The future portends even greater growth. In 2030, the world population is expected to reach 8.5 billion, in 2050, 9.7 billion and 11.2 billion in 2100. I am fairly certain that no matter how many organic veggies I eat, I won’t be around to witness that last homo-sapiens crowd. But I care about deeply about how those people will eat.
The two pieces of information that are the most troubling to me are: The median age of the global population, that is, the age at which half the population is older and half is younger, is only 29.6 years of age, and Africa is expected to account for more than half of the world’s population growth between 2015 and 2050.
There are large numbers of young people in Africa, who will reach adulthood in the coming years and start having children of their own, which will provide an even greater degree of challenges to our food supply. The concentration of population growth in the poorest countries will make it harder for governments to eradicate poverty and inequality, combat hunger and malnutrition.
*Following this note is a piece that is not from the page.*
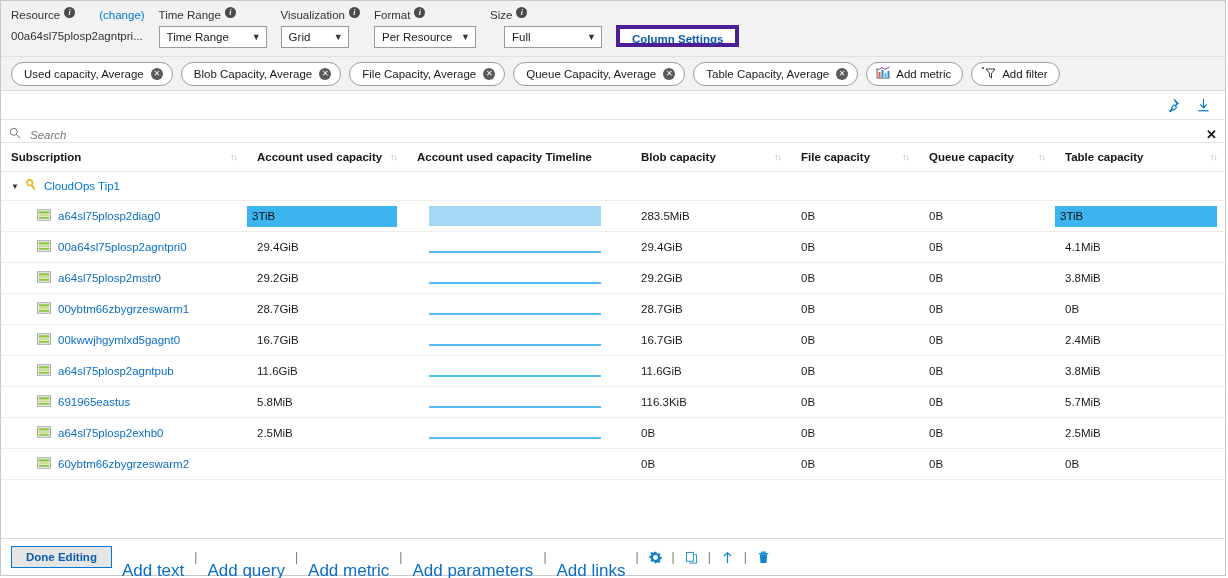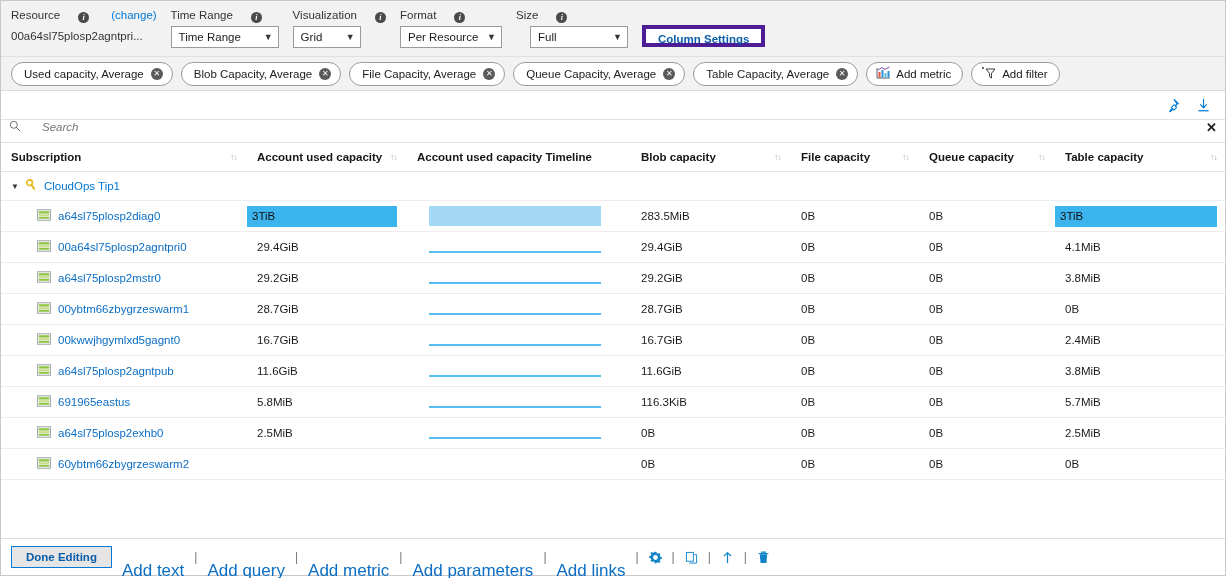"Resource" .ctrl-label { align-items: flex-end -> flex-start; gap: 18px -> 4px }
The basis of most of our food comes from the soil. Yes, we have a few renegade processes which grow “food” like substances from genetically engineered algae and yeasts. But for now we are basically reliant on a few rudimentary things: healthy soil, clean water and a stable climate. Should we not be basing our future on fostering these three mediums of our future? What systems should we be investing in and teaching that contribute to the stability and health of these three components?
A recent new paper published in the journal Sustainable Agriculture Research examines results from six of the oldest grain crop-based experiments comparing organic and conventional farming methods. The long-term experiments were analyzed and showed an increase in soil health, productivity, water quality and economic benefits for farmers when they employed organic systems. “These results suggest that organic farming practices have the potential to reduce nitrate leaching, foster carbon sequestration, and allow farmers to remain competitive in the marketplace,” the authors concluded.
Organic practices use extended crop rotations and organic soil amendments to optimize production. Each of these practices builds soil quality and fosters carbon sequestration and nitrogen cycling. Management of soil organic matter to enhance soil quality and supply nutrients is a key to successful all farming. The report shows that organic farming has important implications for global carbon and nitrogen usage, affecting water quality and carbon storage and sequestration. Could the answer to our hungry and growing population be in organic farming?
Modern industrial conventional agricultural practices rely heavily on fossil fuels and chemical inputs. Many of these such as GMO seed and feed, fertilizers and pesticides are expensive to purchase and maintain. Not only are they expensive, it has been shown that these methods ultimately contribute to soil degradation, water pollution and the loss of top soil.
Research published by the Center for a Livable Future, Johns Hopkins Bloomberg School of Public Health in Baltimore, Maryland, USA illustrates the concerns associated with industrial methods. The reports show that monocultures are eroding biodiversity among both plants and animals. Synthetic chemical pesticides and fertilizers are polluting soil, water, and air, harming both the environment and human health. Top soil is eroding much faster than it can be replenished—taking with it the land’s fertility and nutrients that nourish both plants and those who eat them. Water is consumed at unsustainable levels.
These studies show a decisive path forward to feed our growing population. If we invest in more technical education and access to organic farming methods, we can produce more food. We need not further degrade our environment at the expense of food and farming.
Organic farming is important to many of us in the U.S. but it is imperative to those in the developing world. The growing number of hungry humans needs a sustainable way to grow food if we are to avoid social and environmental calamity. Organic agriculture is that path.